Зинтакс значительно постучал пальцем по своему носу.
«Хамелеон на вернисаже, — буркнул он и снова захихикал. — Я имею в виду, шпион в экипаже. Хитрован. Рассказал нам все как миленький. — Глава Лиг наклонился вперед, по-приятельски схватил Вилникса за рукав и понимающе улыбнулся, глядя ему в лицо. — Мы будем невероятно богаты».
— Пам-пам-пам-пам, — снова промычал Высочайший Академик, когда эти слова Зинтакса пришли ему на память. «Будем немыслимо богаты! Ну уж один из нас точно будет», — подумал он.
В этот момент раздался вежливый стук в дверь и показалась взъерошенная голова личного слуги Вилникса — Минулиса.
— С вашего позволения, господин Высочайший Академик, — произнес он, — заключенный готов и ожидает вас.
— Ах да, — кивнул Подлиниус, и гнусная ухмылка появилась на его лице. — Иду-иду, прямо сейчас!
Когда Минулис затворил за собой дверь, Вилникс радостно потер руки. «Сначала проболтался Зинтакс, а теперь этот Форфикюль прямо свалился нам в руки — ну разве мы не везучи, а, Высочайший Академик?»
Он прошагал через комнату к зеркалу — новому зеркалу — и взглянул на себя. В отличие от предшествующего это зеркало стояло на полу, прислоненное к стене. Так было безопаснее. Отражение Вилникса улыбнулось ему.
— Ох нет! — заворчал он. — Так не годится. Что подумает пленник, если я войду в Зал Знаний в таком благостном настроении? Нет, Вилникс! — театрально воскликнул Высочайший и скинул халат на пол. — Подготовь себя к делу.
И Высочайший Академик Санктафракса облачился в одежду, специально созданную для представителей высшей власти и помогавшую сосредоточить внимание, обострить ум и омрачить настроение.
Сначала Вилникс натянул власяницу на голое шелудивое тело. Затем, морщась от боли, когда торчавшие из подошв гвозди впились ему в ступни, надел сандалии и крепко завязал их. После этого он втер в кожу недавно выбритой головы жгучую мазь и надвинул на лоб маленькую железную шапочку так, чтобы шипы на ее внутренней поверхности вонзились в череп.

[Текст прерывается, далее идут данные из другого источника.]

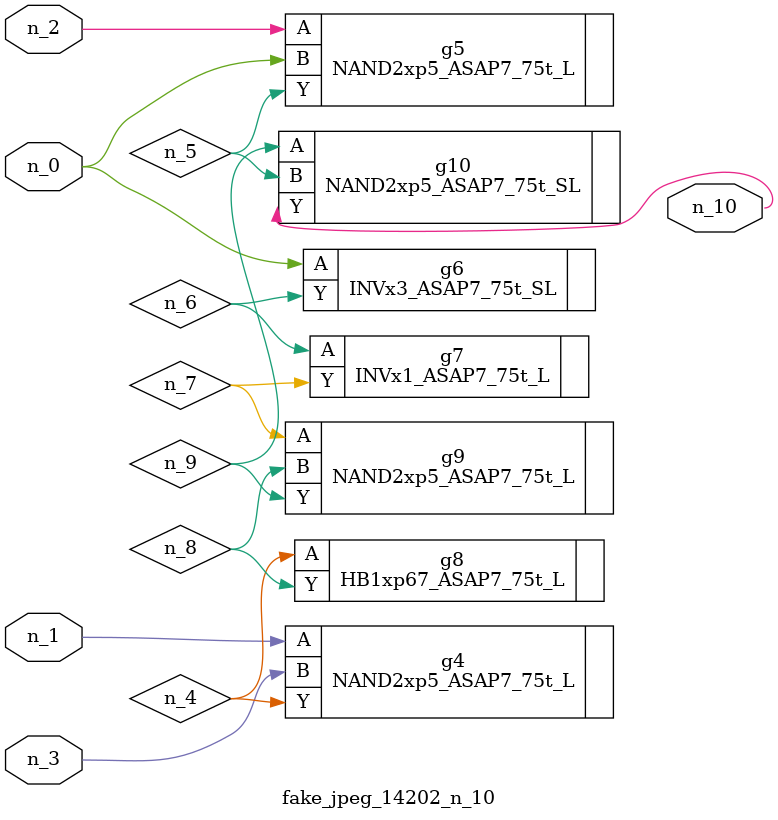
<source format=v>
module fake_jpeg_14202_n_10 (n_0, n_3, n_2, n_1, n_10);

input n_0;
input n_3;
input n_2;
input n_1;

output n_10;

wire n_4;
wire n_8;
wire n_9;
wire n_6;
wire n_5;
wire n_7;

NAND2xp5_ASAP7_75t_L g4 ( 
.A(n_1),
.B(n_3),
.Y(n_4)
);

NAND2xp5_ASAP7_75t_L g5 ( 
.A(n_2),
.B(n_0),
.Y(n_5)
);

INVx3_ASAP7_75t_SL g6 ( 
.A(n_0),
.Y(n_6)
);

INVx1_ASAP7_75t_L g7 ( 
.A(n_6),
.Y(n_7)
);

NAND2xp5_ASAP7_75t_L g9 ( 
.A(n_7),
.B(n_8),
.Y(n_9)
);

HB1xp67_ASAP7_75t_L g8 ( 
.A(n_4),
.Y(n_8)
);

NAND2xp5_ASAP7_75t_SL g10 ( 
.A(n_9),
.B(n_5),
.Y(n_10)
);


endmodule
</source>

Последнее, что сделал Высочайший, — это взял поношенную мантию из грубого сукна и накинул ее на плечи, подняв капюшон.
Постепенно, с каждой надетой вещью, добродушное настроение Высочайшего Академика менялось. И к тому времени, когда грубое сукно капюшона докрасна натерло затылок, мысли его стали черны и он был готов на любую жестокость.
Вилникс обратился к зеркалу и просиял, одобрительно глядя на свое отражение. Едва ли когда-нибудь Вилникс Подлиниус выглядел так сурово, так внушительно. Он поднял бровь.
— Итак, Форфикюль, моя маленькая птичка-вестник, — произнес Высочайший. — Теперь я готов. И жду не дождусь услышать, как ты запоешь!
Зал Знаний, как деликатно называлась пыточная камера, был расположен на самом верху башни в западном крыле огромного дворца. Проникнуть туда можно было только через дверь в верхнем коридоре, поднявшись затем по витой каменной лестнице.
С каждым шагом по лестнице гвозди в сандалиях все больнее впивались в ступни, и, когда Вилникс Подлиниус поднялся на самый верх, он готов был проклясть все на свете.
— Ну, где это отвратительное ничтожество? — спросил он.
Минулис засуетился, закрыл дверь и проводил Высочайшего Академика через комнату. В камере без окон было темно и сыро, как в подвале. Единственным источником света служили два горящих факела на стене и золотой блеск подноса с начищенными щипцами, пинцетом, кусачками и какими-то палочками.
Сам Форфикюль сидел в кресле с прямой спинкой, таком большом, что оно, казалось, проглотило его. Его лодыжки были связаны, запястья прикручены к подлокотникам, а шея прикреплена к спинке кресла при помощи кожаного ремня: Форфикюль не мог пошевелиться. Когда Вилникс Подлиниус приблизился, ночной вайф взглянул на Высочайшего и мороз пробежал у него по коже.